READING PASSAGE:
[start]
NHST (Null Hypothesis Significance Testing)

The sampling distribution is at the basis of null hypothesis significance testing.

Recall from the previous lab that we had a dataset on 131 participants who took part in a Stroop Task experiment. Each participant completed a color-naming task in two conditions: Matching and Mismatching. The differences in participants’ times for each condition are taken as indicating the effect of the color-word inteference (we have been calling this the “stroop effect”).

In our observed sample, the stroop effect had a mean $\bar x =$ 2.4 and a standard deviation $s=$ 5.02.

We can theorise about what the sampling distribution of means from samples of size $n=131$ would be like, assuming there to be no stroop effect (i.e., the mean in the population is zero).

We can estimate the standard error by resampling our data with replacement, to generating many bootstrapped samples of size $n=131$:

# bootstrap resample means:
many_stroop_means <- replicate(1000, mean(sample(stroopdata$stroop_effect, size = 131, replace = TRUE)))
# standard deviation of 1000 resample means
sd(many_stroop_means)

## [1] 0.4262066

or we can estimate it by using the sample formula: $\frac{\hat \sigma}{\sqrt{n}} = \frac{5.02}{\sqrt{131}} = 0.439$.

Either way, what we get is an idea of the distribution of what we would expect from means from samples of 131, under the hypothesis that there is no “stroop effect” - it will have a mean of 0 and a standard deviation of approximately 0.44.
Against this, we can then compare our observed mean:

Figure 2: Sampling distribution for mean of sample size 131, assuming population mean = 0. Observed sample mean shown in red

What we implicitly have here are two competing hypotheses: the null hypothesis ($H_0$), and an alternative hypothesis ($H_1$):

$H_0: \mu = 0$ The mean “stroop effect” in the population is equal to 0.
$H_1: \mu \neq 0$ The mean “stroop effect” in the population is not equal to 0.
[end]
PROBLEM 1:
Retype the passage on significance testing between "Figure 2: Sampling" and "is equal to 0.", inclusive.
PROBLEM 2:
Answer these from the passage on significance testing:
(a) How many participants took part in the Stroop Task experiment?
(b) What were the two conditions in the color-naming task?
(c) What was the standard deviation of the stroop effect in the observed sample?
Rely only on the passage on significance testing.

Stored data entries:
[start]
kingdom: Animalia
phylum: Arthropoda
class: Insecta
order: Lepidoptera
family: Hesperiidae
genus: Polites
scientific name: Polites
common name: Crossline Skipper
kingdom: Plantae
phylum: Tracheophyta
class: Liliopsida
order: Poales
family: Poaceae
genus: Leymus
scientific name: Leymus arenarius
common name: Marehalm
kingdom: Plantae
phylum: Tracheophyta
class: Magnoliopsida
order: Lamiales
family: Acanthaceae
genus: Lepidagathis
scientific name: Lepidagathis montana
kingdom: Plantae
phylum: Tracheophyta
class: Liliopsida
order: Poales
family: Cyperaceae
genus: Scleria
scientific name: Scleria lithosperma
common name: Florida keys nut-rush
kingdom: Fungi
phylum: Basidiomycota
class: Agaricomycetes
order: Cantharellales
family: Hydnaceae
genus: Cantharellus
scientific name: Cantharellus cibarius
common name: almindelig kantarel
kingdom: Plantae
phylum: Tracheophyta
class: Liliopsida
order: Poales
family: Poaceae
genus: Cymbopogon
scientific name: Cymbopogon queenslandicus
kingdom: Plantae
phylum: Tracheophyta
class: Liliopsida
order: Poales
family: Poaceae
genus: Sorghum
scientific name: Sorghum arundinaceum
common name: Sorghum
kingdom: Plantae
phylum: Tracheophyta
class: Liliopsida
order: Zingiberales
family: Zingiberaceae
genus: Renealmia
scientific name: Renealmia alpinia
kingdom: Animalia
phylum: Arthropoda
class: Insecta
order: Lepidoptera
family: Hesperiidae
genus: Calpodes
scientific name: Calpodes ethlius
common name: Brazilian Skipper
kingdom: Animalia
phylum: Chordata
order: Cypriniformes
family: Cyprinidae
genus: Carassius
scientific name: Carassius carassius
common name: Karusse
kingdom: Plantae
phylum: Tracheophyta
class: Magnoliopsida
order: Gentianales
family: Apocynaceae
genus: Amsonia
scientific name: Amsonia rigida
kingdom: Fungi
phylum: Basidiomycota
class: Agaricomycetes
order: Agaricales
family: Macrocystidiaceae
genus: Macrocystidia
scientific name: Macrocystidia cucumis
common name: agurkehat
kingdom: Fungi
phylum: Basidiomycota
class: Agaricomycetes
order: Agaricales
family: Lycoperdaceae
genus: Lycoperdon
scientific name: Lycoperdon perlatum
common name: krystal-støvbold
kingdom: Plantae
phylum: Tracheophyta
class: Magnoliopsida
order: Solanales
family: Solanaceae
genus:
[end]
EXERCISE RESULT 1:
Figure 2: Sampling distribution for mean of sample size 131, assuming population mean = 0. Observed sample mean shown in red

What we implicitly have here are two competing hypotheses: the null hypothesis ($H_0$), and an alternative hypothesis ($H_1$):

$H_0: \mu = 0$ The mean “stroop effect” in the population is equal to 0.

EXERCISE RESULT 2:
(a) 131
(b) Matching and Mismatching
(c) 5.02